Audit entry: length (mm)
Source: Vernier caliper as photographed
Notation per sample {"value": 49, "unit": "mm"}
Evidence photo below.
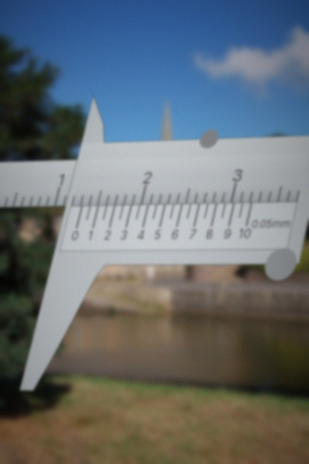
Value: {"value": 13.2, "unit": "mm"}
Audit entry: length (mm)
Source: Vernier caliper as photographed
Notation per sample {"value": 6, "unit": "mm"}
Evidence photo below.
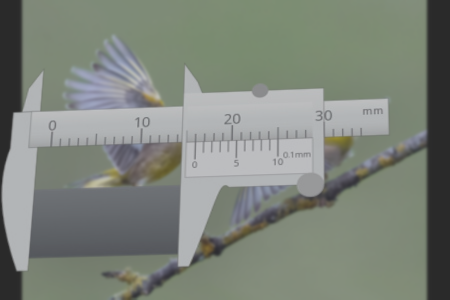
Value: {"value": 16.0, "unit": "mm"}
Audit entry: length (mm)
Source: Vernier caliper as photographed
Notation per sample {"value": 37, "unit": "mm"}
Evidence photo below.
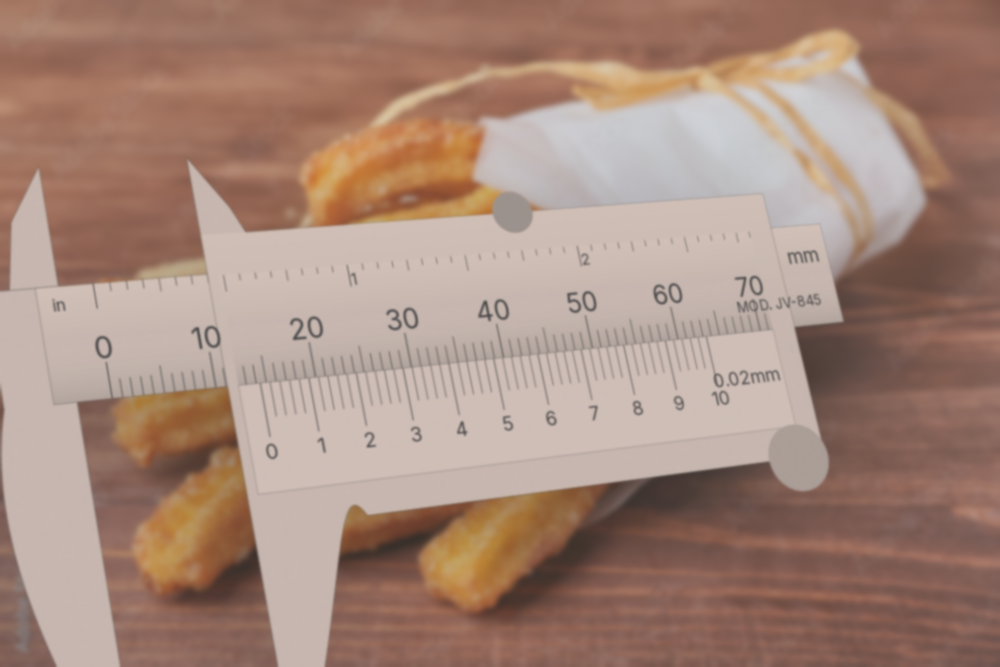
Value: {"value": 14.4, "unit": "mm"}
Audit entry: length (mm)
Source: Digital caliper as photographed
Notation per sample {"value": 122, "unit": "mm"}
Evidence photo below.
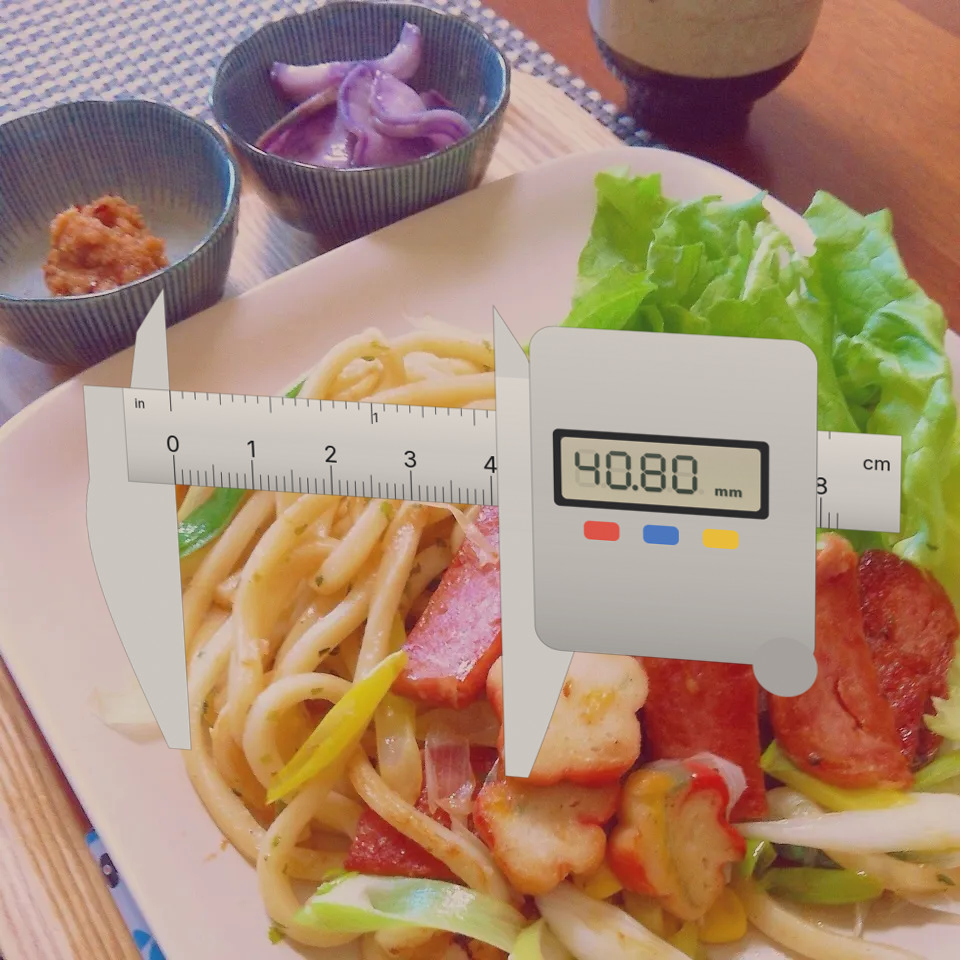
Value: {"value": 40.80, "unit": "mm"}
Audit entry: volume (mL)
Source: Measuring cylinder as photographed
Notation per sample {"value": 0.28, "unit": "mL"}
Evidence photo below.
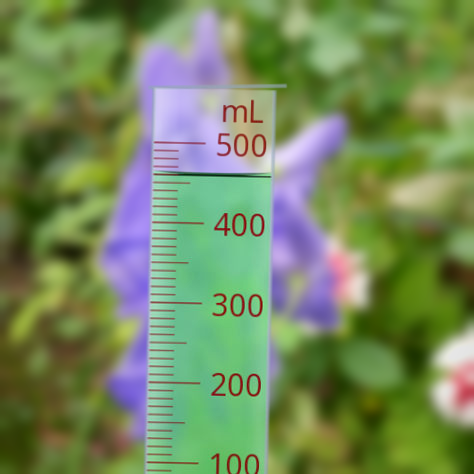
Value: {"value": 460, "unit": "mL"}
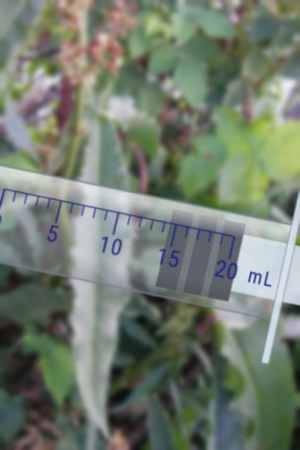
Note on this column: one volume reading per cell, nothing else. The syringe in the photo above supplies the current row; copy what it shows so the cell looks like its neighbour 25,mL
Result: 14.5,mL
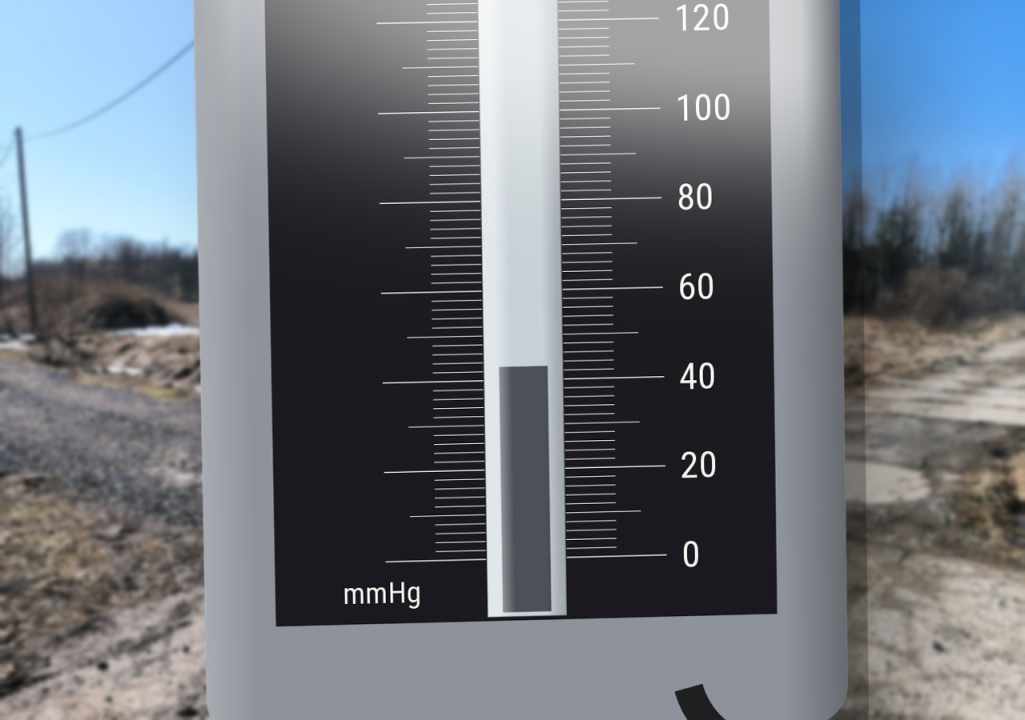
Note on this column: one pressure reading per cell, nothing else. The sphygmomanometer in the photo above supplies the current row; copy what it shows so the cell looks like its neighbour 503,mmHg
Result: 43,mmHg
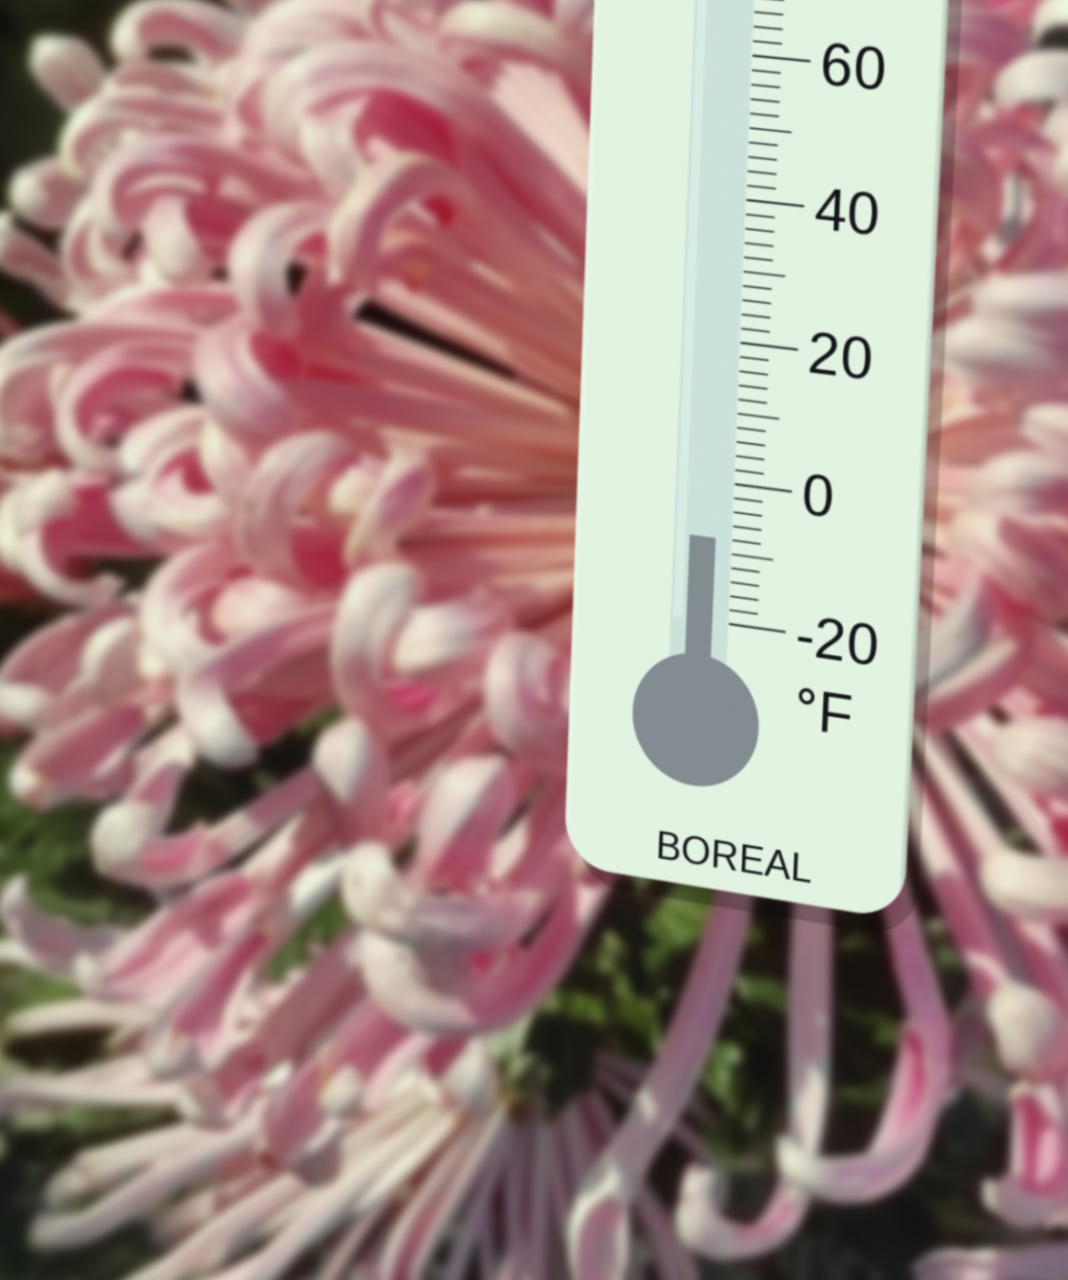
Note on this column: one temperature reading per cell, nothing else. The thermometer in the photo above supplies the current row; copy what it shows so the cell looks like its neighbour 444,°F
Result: -8,°F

▸ Exercise goal:
Please convert the records above into a numbered list, one line per item, with blank lines left out and the pictures omitted.

▸ Exercise response:
1. Audit entry: length (mm)
2. Source: Vernier caliper as photographed
3. Notation per sample {"value": 49, "unit": "mm"}
4. Evidence photo below.
5. Value: {"value": 13.2, "unit": "mm"}
6. Audit entry: length (mm)
7. Source: Vernier caliper as photographed
8. Notation per sample {"value": 6, "unit": "mm"}
9. Evidence photo below.
10. Value: {"value": 16.0, "unit": "mm"}
11. Audit entry: length (mm)
12. Source: Vernier caliper as photographed
13. Notation per sample {"value": 37, "unit": "mm"}
14. Evidence photo below.
15. Value: {"value": 14.4, "unit": "mm"}
16. Audit entry: length (mm)
17. Source: Digital caliper as photographed
18. Notation per sample {"value": 122, "unit": "mm"}
19. Evidence photo below.
20. Value: {"value": 40.80, "unit": "mm"}
21. Audit entry: volume (mL)
22. Source: Measuring cylinder as photographed
23. Notation per sample {"value": 0.28, "unit": "mL"}
24. Evidence photo below.
25. Value: {"value": 460, "unit": "mL"}
26. Note on this column: one volume reading per cell, nothing else. The syringe in the photo above supplies the current row; copy what it shows so the cell looks like its neighbour 25,mL
27. Result: 14.5,mL
28. Note on this column: one pressure reading per cell, nothing else. The sphygmomanometer in the photo above supplies the current row; copy what it shows so the cell looks like its neighbour 503,mmHg
29. Result: 43,mmHg
30. Note on this column: one temperature reading per cell, nothing else. The thermometer in the photo above supplies the current row; copy what it shows so the cell looks like its neighbour 444,°F
31. Result: -8,°F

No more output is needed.